How to Clean a Manitowoc Ice Machine: A Step-by-Step Guide

If you do one piece of maintenance on a commercial ice machine, this is it. A proper clean-and-sanitize every six months keeps production up, keeps the ice safe to serve, and keeps your warranty intact — and it's the job operators most often half-do or skip. Here's how I run it.

How often — and why "clean" and "sanitize" are two different jobs

Manitowoc calls for cleaning and sanitizing every 6 months minimum. On hard water, or in a bakery/pizzeria where flour and yeast hang in the air, cut that to quarterly. The two steps are not interchangeable:

  • Cleaning (descaling) pulls hard-water scale and mineral off the evaporator and water-contact parts. Use a nickel-safe cleaner — the evaporator plating is nickel, and a generic acid descaler can strip it.
  • Sanitizing kills the slime, mold, and biofilm that grow on every wet surface. This is the food-safety half, and a clean machine is not a sanitized machine.

You need both, in that order, every time.

What you'll need

Step-by-step

  1. Harvest and remove the ice. Run the machine until it drops its last batch, then take all the ice out of the bin — you'll be running chemicals through and nothing in there is servable.
  2. Enter the cleaning cycle. On Indigo NXT and NEO, press the Clean / Wash button and follow the prompt. The machine stops making ice and exposes the water system for cleaning.
  3. Add the nickel-safe cleaner to the water trough at the dose your manual specifies. Let it circulate the full cycle — the acid dissolves the scale off the evaporator and lines. Heavy scale may need a second pass.
  4. Disassemble and hand-clean the removable parts — water distribution tube, curtain, and any splash components. Wipe scale off with the cleaner solution and a soft cloth; a soft brush for the corners. Never use a wire brush or anything abrasive on the evaporator.
  5. Rinse everything thoroughly with clean water to clear all cleaner residue.
  6. Sanitize. Mix the 9405813 sanitizer per label, run it through a sanitizing cycle, and wipe down the bin interior, door, and gasket by hand — the bin grows biofilm even though it never touches the cleaner cycle. Let the sanitizer dwell the labeled contact time.
  7. Final rinse and reassemble. Put the removable parts back, close it up, and dump the first full batch of ice — it can carry residual cleaner/sanitizer taste.
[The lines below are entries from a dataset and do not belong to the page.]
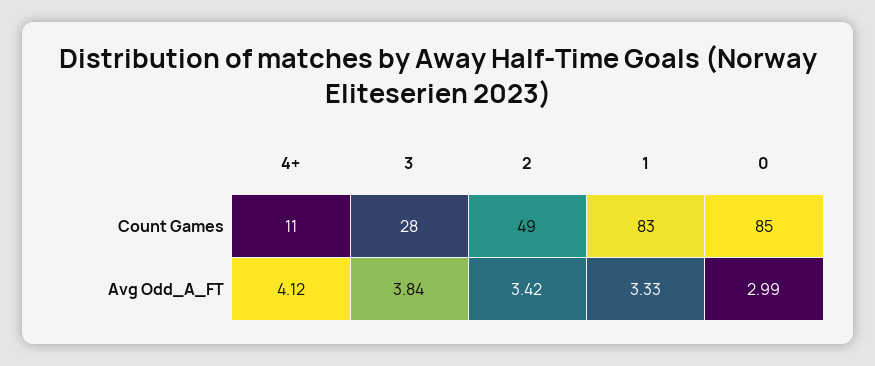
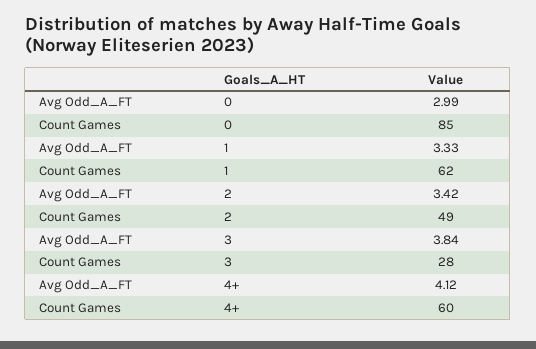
  {
    "4+": {
-     "Count Games": 11,
+     "Count Games": 60,
      "Avg Odd_A_FT": 4.12
    },
    "3": {
      "Count Games": 28,
      "Avg Odd_A_FT": 3.84
    },
    "2": {
      "Count Games": 49,
      "Avg Odd_A_FT": 3.42
    },
    "1": {
-     "Count Games": 83,
+     "Count Games": 62,
      "Avg Odd_A_FT": 3.33
    },
    "0": {
      "Count Games": 85,
      "Avg Odd_A_FT": 2.99
    }
  }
From the second batch on you're back in service.

While you're in there

Two things to check on the same visit, because the panels are already off:

  • The water filter. If it's near its interval, change it now — a fresh Arctic Pure cartridge is what keeps scale from coming right back. (Full walkthrough: our water-filter replacement guide.)
  • The air filter / condenser (air-cooled units). A clogged condenser chokes production as badly as a scaled evaporator. Rinse or vacuum the condenser fins and wash the air filter.

Don't skip it — the warranty reason

Scale and neglect are the first things a warranty inspector looks for, and "lapsed maintenance" is the fastest way to get a claim denied. A documented six-month clean is cheap insurance on a machine that costs thousands. Keep the receipts and note the date.

Stock up on the genuine Manitowoc cleaner and sanitizer, or if you're shopping for a machine in the first place, start at the Manitowoc ice machine hub.


Frequently asked questions

How often should you clean a Manitowoc ice machine?

Every 6 months minimum per Manitowoc — quarterly on hard water or in heavy flour/yeast environments. Clean (descale) and sanitize each time.

What's the difference between ice machine cleaner and sanitizer?

Cleaner is a nickel-safe acid that removes hard-water scale from the evaporator; sanitizer is an EPA-registered disinfectant that kills slime and biofilm. They do different jobs — you need both, cleaner first.

Can I use vinegar or a generic descaler?

Don't. The evaporator is nickel-plated and generic acids can strip it, voiding coverage. Use Manitowoc's 9405803 nickel-safe cleaner.

Do I need to clean the bin too?

Yes — the bin grows biofilm even though it never sees the cleaning cycle. Hand-sanitize the bin interior, door, and gasket every time.